| Tasks and exercises |
[a] Using the text on engineered artificial neutrophils, answer each question briefly:
(i) Which two human leukemia cell lines served as the platform for building the artificial cells?
(ii) Which modified receptor regulating the Gi signaling pathway does the study specifically target?
(iii) What small molecule is given as an example of a synthetic ligand that can alone activate engineered GPCRs?
[b] Retype part of the text on engineered artificial neutrophils word for word, from "Artificial cells are" up to and including "of genetic editing.".
[c] Extend the text on engineered artificial neutrophils, starting right after its last sentence.

(Text shown)

2023 AIChE Annual Meeting

Engineered Artificial Human Neutrophils Exhibit Mature Functional Performance

Neutrophils are a key innate immune component in the body, serving as powerful effector leukocytes by mediating opposing effects on tumor progression and ameliorating pathogen infections. They are the most prevalent leukocyte in the body but have a limited clinical application due to their short lifespan, resistance to genetic modification, and complex purification process. The ability to mimic neutrophil function in the tumor microenvironment (TME) holds promise for cancer therapeutics and presents an important challenge. An approach to optimizing the potential of neutrophils in the TME is the design of artificial neutrophils.

Artificial cells are built to mimic the function, shape, morphology, or behavior of naturally occurring cells and provide the ability to have greater control over cell behavior. Here, we combined genetic engineering technology with a nanodrug system and constructed artificial neutrophils that display similar functions as native neutrophils. K562 and HL60 human leukemia cells were used as the platform for construction of artificial cells because of their longer lifespans and ease of genetic editing.

Our artificial neutrophils strove to emulate neutrophil chemotaxis and bacterial phagocytosis. G-protein coupled receptors (GPCRs) play an essential role in neutrophil chemotaxis and serve as a chemoattractant receptor. Our study aims to demonstrate success of mimicking neutrophil chemotaxis in the artificial cells through targeting modified GPCR receptors that regulate the Gi signaling pathway, specifically the hM4Di receptor. GPCRs can also be engineered to be activated solely by a synthetic ligand, such as small molecule clozapine-N-oxide (CNO). These engineered GPCRs hold great potential to redirect the migration of modified cells under a controllable manner with CNO treatment.

(End Text shown)
(Recorded data)

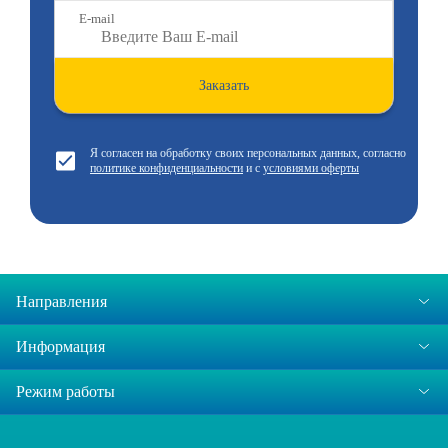
E-mail
Заказать
Я согласен на обработку своих персональных данных, согласно
политике конфиденциальности
и с
условиями оферты
Направления
Информация
Режим работы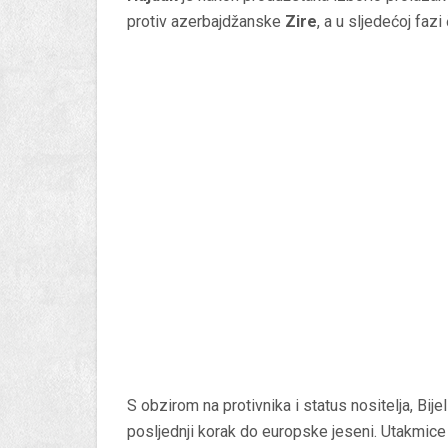
protiv azerbajdžanske
Zire
, a u sljedećoj faz
S obzirom na protivnika i status nositelja, Bije
posljednji korak do europske jeseni. Utakmic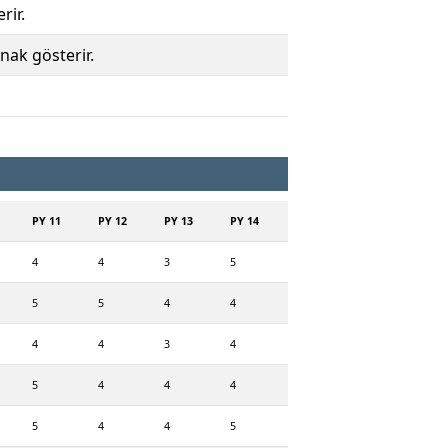
rir.
nak gösterir.
PY 11
PY 12
PY 13
PY 14
4
4
3
5
5
5
4
4
4
4
3
4
5
4
4
4
5
4
4
5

(End Recorded data)

| Answers for each item |
[a]
(i) K562 and HL60
(ii) The hM4Di receptor
(iii) Clozapine-N-oxide (CNO)

[b]
Artificial cells are built to mimic the function, shape, morphology, or behavior of naturally occurring cells and provide the ability to have greater control over cell behavior. Here, we combined genetic engineering technology with a nanodrug system and constructed artificial neutrophils that display similar functions as native neutrophils. K562 and HL60 human leukemia cells were used as the platform for construction of artificial cells because of their longer lifespans and ease of genetic editing.

[c]
As compared to the parental cells, engineered hM4Di-K562 and hM4Di-HL60 cells exhibited excellent chemotaxis ability towards clozapine-N-oxide (CNO) and superior bacteria phagocytic behavior. The antibacterial ability of the hM4Di-K562 cells was further enhanced by loading them with the glycopeptide vancomycin via mesoporous silica nanoparticles (Nano@Van), resembling the granule proteins of native neutrophils. Engineered hM4Di-K562 cells were able to effectively phagocytize the vancomycin-SiO2 nanoparticle complex and migrate to target bacteria in a CNO-responsive manner, reminiscent of many aspects of native neutrophils.

Our proposed artificial cell engineering platform provides a new avenue to investigate the physiological properties of neutrophils. By engineering these cells to recognize and respond to specific antigens, pathogens, or cancer cells, they can effectively simulate the immune system's response. Enhancing the immunomodulatory capabilities of artificial immune cells can lead to breakthroughs in disease treatment and prevention.